In 1871, at the age of 24, while performing in Halifax, Nova Scotia, Swan met fellow performer Martin Van Buren Bates, who was appearing with another circus. A promoter recognized the public interest that the pair could generate and hired Swan on the spot to appear alongside him. As they toured Britain and North America, Swan and Bates grew close and eventually fell in love. They married on June 17, 1871, at St Martin-in-the-Fields in London, England. Queen Victoria marked the occasion by presenting Swan with a satin gown and diamond ring, while Bates received an engraved watch.

After their marriage, Swan and Bates started a family, but both of their children died in infancy. At the age of 25, Swan gave birth to a daughter on May 19, 1872. The baby weighed 18 lbs and was stillborn. Six years later while touring in 1878, Swan became pregnant again. On January 18, 1879, she gave birth to a son, known simply as "Babe". He weighed 22 lb, measured 28 in long, and lived for 11 hours. The infant was later recognized by Guinness World Records as the heaviest and longest newborn ever recorded.
==Death==

In 1888, at the age of 41, one day before her 42nd birthday, Anna Haining Bates died unexpectedly in her sleep at her home in Seville, Ohio.

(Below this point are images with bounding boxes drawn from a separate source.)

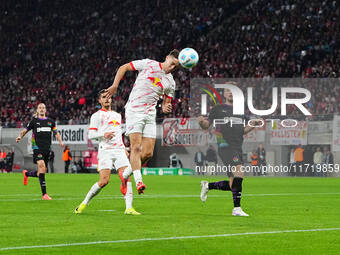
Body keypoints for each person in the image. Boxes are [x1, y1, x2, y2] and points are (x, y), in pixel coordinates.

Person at [104, 49, 179, 194]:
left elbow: (165, 104)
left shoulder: (171, 82)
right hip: (134, 110)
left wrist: (166, 108)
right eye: (172, 64)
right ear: (167, 57)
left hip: (150, 114)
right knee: (136, 147)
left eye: (175, 67)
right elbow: (123, 67)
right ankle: (138, 181)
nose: (172, 68)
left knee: (147, 154)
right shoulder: (148, 64)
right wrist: (114, 86)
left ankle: (125, 175)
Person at [197, 86, 261, 216]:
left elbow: (243, 130)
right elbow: (206, 125)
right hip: (225, 145)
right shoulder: (218, 109)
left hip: (237, 146)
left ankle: (208, 186)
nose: (231, 93)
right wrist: (201, 122)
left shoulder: (240, 111)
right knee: (239, 171)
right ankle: (236, 209)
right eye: (228, 91)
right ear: (224, 94)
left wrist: (253, 125)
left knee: (233, 184)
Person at [74, 90, 140, 215]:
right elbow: (91, 135)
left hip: (119, 150)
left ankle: (129, 208)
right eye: (104, 97)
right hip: (105, 151)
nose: (107, 99)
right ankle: (84, 203)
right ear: (100, 100)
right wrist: (103, 135)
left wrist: (124, 148)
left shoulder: (117, 115)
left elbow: (118, 135)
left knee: (126, 177)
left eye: (109, 97)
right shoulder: (96, 116)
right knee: (104, 181)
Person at [16, 103, 64, 200]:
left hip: (47, 149)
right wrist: (20, 137)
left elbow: (56, 133)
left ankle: (27, 174)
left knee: (41, 172)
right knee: (42, 166)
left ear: (45, 110)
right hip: (37, 148)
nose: (42, 109)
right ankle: (44, 194)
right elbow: (25, 130)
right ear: (37, 110)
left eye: (43, 108)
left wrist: (61, 142)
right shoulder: (34, 121)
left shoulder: (51, 122)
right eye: (40, 108)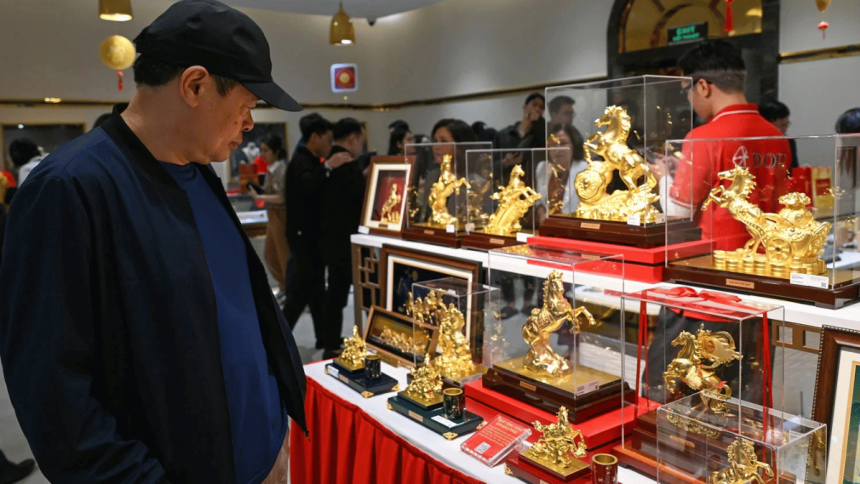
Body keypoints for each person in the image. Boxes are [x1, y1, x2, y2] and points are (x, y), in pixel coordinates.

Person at [0, 1, 308, 482]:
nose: (249, 123)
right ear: (195, 85)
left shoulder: (197, 170)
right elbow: (54, 394)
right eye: (246, 105)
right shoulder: (69, 189)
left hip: (264, 455)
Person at [667, 39, 791, 250]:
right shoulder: (777, 136)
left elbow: (677, 214)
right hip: (768, 255)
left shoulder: (703, 137)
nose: (688, 99)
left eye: (686, 90)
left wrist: (663, 178)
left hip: (719, 258)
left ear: (703, 86)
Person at [283, 115, 352, 349]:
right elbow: (307, 186)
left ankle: (324, 337)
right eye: (328, 139)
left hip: (311, 237)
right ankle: (278, 340)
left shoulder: (309, 160)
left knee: (316, 292)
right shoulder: (302, 161)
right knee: (301, 292)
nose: (330, 145)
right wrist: (328, 166)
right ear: (314, 137)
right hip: (303, 237)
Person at [319, 118, 367, 358]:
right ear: (353, 138)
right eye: (361, 140)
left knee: (335, 293)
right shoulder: (347, 162)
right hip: (348, 241)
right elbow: (361, 199)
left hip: (331, 239)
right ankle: (376, 338)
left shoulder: (330, 162)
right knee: (362, 291)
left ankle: (331, 341)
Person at [249, 135, 290, 304]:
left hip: (280, 214)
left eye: (266, 150)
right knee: (270, 255)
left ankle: (289, 290)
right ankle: (285, 286)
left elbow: (281, 197)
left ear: (276, 151)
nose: (262, 154)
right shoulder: (272, 168)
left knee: (283, 256)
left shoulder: (280, 169)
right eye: (262, 150)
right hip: (273, 215)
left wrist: (260, 196)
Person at [535, 123, 587, 224]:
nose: (558, 149)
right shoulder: (542, 167)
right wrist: (540, 211)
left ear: (574, 145)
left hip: (575, 226)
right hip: (548, 226)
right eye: (554, 144)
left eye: (563, 143)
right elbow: (539, 200)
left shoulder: (585, 169)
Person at [493, 93, 546, 184]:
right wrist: (505, 162)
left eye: (541, 107)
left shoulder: (540, 136)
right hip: (506, 187)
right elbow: (489, 167)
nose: (537, 109)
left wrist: (539, 122)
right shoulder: (504, 135)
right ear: (525, 107)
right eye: (534, 105)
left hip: (530, 187)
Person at [758, 100, 799, 169]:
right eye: (781, 126)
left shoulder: (789, 142)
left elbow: (793, 169)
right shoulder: (755, 141)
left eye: (786, 125)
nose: (785, 130)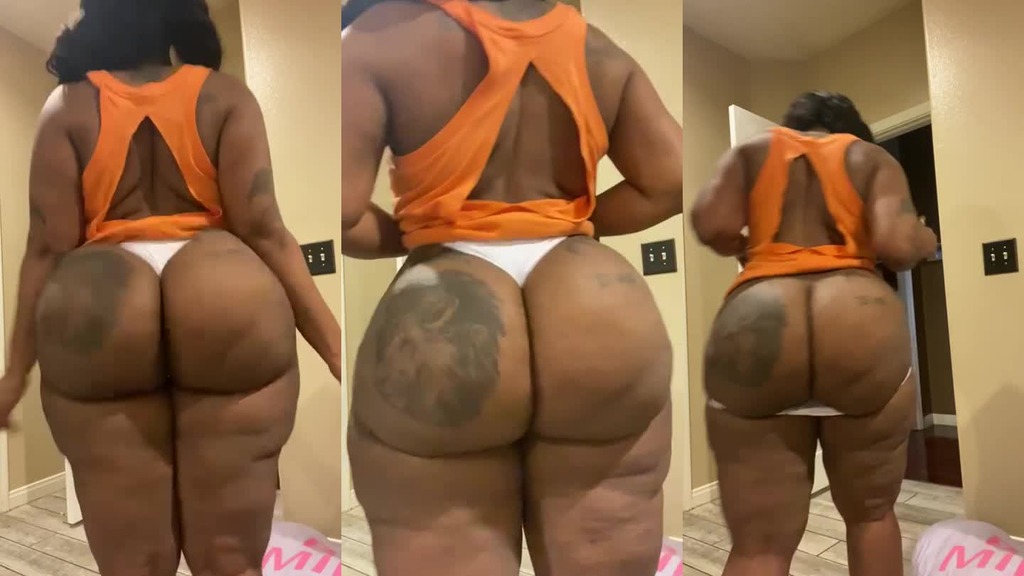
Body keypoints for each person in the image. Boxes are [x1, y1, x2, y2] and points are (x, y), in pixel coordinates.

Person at [0, 1, 341, 575]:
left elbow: (45, 248)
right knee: (230, 559)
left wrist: (14, 374)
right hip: (219, 289)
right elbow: (265, 230)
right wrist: (337, 350)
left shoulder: (68, 105)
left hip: (104, 299)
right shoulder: (224, 97)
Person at [341, 1, 682, 575]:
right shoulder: (599, 50)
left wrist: (429, 231)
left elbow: (342, 215)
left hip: (446, 299)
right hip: (594, 305)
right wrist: (569, 224)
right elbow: (671, 179)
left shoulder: (379, 36)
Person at [691, 91, 937, 576]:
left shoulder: (752, 151)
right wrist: (924, 237)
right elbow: (896, 244)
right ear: (852, 130)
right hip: (857, 326)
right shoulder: (870, 157)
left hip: (759, 324)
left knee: (759, 545)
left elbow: (711, 222)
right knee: (870, 515)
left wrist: (751, 252)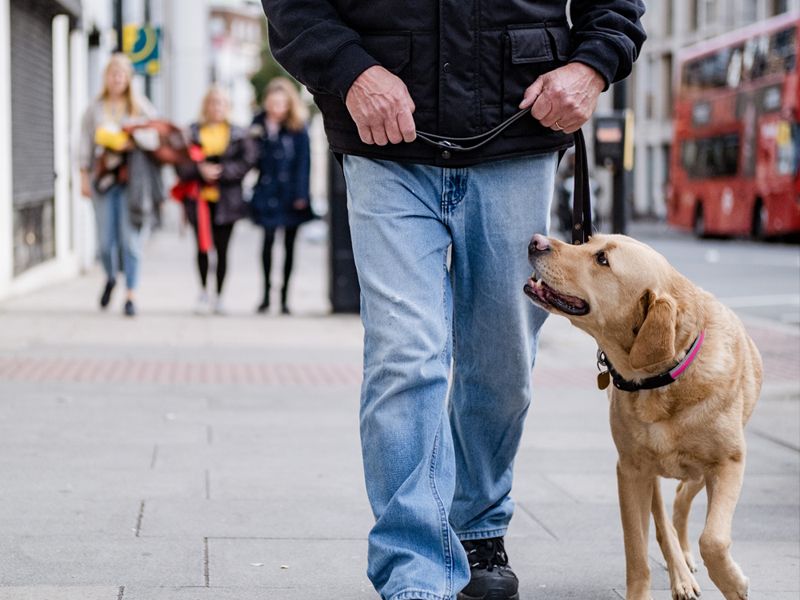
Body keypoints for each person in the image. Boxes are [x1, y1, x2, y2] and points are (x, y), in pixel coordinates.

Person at [261, 2, 646, 599]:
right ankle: (415, 571)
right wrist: (350, 70)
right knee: (405, 355)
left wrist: (591, 66)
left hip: (516, 131)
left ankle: (477, 529)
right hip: (384, 140)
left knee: (503, 361)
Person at [79, 53, 159, 317]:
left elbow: (156, 138)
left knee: (130, 240)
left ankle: (131, 294)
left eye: (121, 75)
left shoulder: (140, 106)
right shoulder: (95, 107)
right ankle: (111, 277)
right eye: (113, 74)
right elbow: (84, 144)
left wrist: (132, 137)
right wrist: (83, 177)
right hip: (102, 180)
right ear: (106, 78)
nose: (117, 79)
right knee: (105, 241)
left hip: (132, 180)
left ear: (128, 79)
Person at [174, 86, 257, 315]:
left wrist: (222, 171)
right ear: (205, 105)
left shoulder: (238, 133)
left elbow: (247, 161)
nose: (216, 107)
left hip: (227, 200)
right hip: (198, 199)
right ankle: (202, 292)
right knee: (201, 247)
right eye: (212, 102)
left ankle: (219, 295)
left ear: (227, 107)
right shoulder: (191, 131)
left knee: (222, 250)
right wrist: (200, 170)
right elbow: (179, 161)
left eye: (221, 103)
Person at [250, 78, 314, 315]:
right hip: (266, 192)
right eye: (273, 103)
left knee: (289, 246)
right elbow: (251, 157)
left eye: (281, 103)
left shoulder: (298, 127)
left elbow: (304, 163)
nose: (276, 108)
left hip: (290, 194)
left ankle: (285, 298)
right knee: (267, 243)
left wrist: (301, 194)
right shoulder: (258, 125)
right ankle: (266, 296)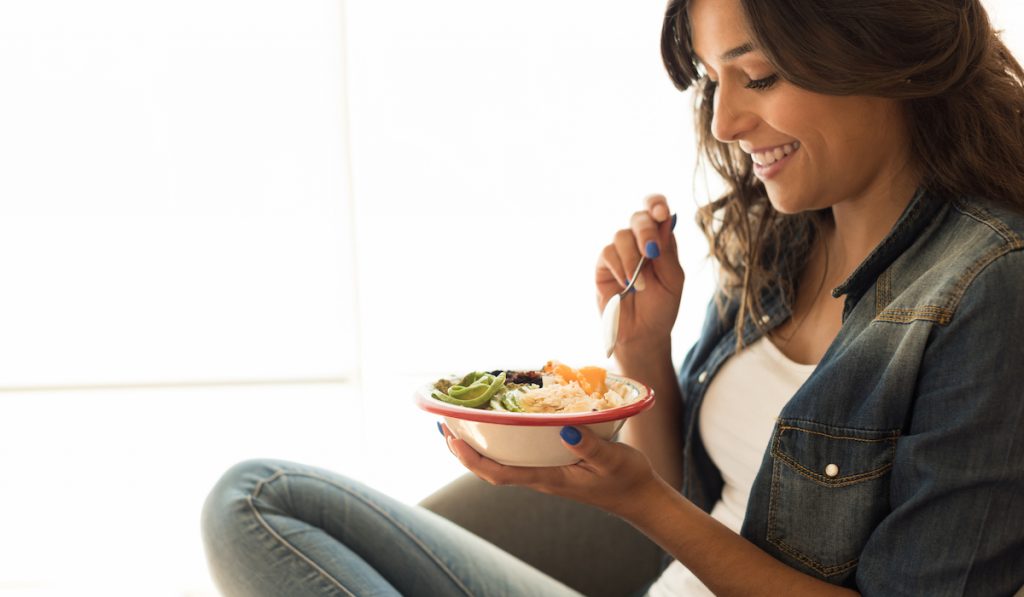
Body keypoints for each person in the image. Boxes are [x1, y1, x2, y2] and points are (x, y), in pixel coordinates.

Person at [201, 0, 1024, 594]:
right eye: (711, 81)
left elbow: (669, 515)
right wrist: (642, 351)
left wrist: (641, 503)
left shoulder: (989, 284)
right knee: (257, 499)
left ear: (879, 51)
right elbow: (697, 502)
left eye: (759, 76)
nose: (728, 121)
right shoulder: (782, 236)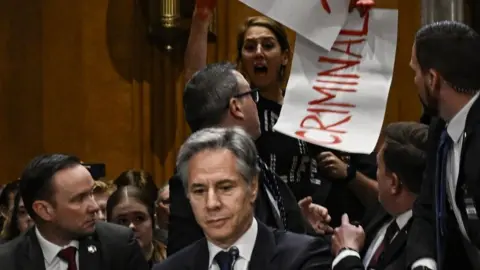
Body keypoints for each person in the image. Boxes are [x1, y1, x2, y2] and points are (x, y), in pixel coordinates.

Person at [184, 0, 379, 229]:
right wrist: (201, 19)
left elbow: (341, 72)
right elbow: (197, 89)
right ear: (242, 60)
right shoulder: (240, 110)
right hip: (265, 225)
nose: (259, 53)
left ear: (285, 56)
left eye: (268, 45)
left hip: (325, 226)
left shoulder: (315, 105)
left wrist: (350, 21)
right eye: (250, 47)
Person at [167, 62, 331, 255]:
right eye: (252, 96)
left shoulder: (254, 164)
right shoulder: (193, 179)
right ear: (236, 107)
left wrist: (293, 217)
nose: (256, 103)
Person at [155, 127, 332, 270]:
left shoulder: (304, 257)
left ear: (253, 186)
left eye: (225, 188)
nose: (211, 204)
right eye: (199, 191)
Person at [406, 21, 480, 270]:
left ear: (433, 79)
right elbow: (426, 207)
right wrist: (423, 264)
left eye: (415, 72)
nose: (414, 81)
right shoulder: (441, 126)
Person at [0, 154, 149, 270]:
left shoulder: (119, 245)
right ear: (44, 210)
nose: (94, 207)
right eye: (79, 199)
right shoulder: (7, 262)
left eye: (91, 193)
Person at [331, 122, 429, 270]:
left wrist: (346, 254)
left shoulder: (422, 248)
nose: (376, 174)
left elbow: (348, 251)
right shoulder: (387, 209)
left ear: (394, 183)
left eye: (379, 167)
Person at [107, 186, 167, 267]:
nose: (131, 226)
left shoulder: (175, 262)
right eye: (122, 221)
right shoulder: (98, 264)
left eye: (139, 218)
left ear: (153, 221)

Bates left an estate valued at $40,000, a substantial sum at the time. Some of her clothing and jewellery were distributed among her family. In the years after her death, descendants allowed several of her personal belongings to be displayed at the Sunrise Trail Museum in Tatamagouche, Nova Scotia, near her birthplace at Mill Brook.

== In Media ==
Sidura Ludwig's middle-grade novel-in-verse Swan is a fictionalized retelling of Bates' childhood in Nova Scotia.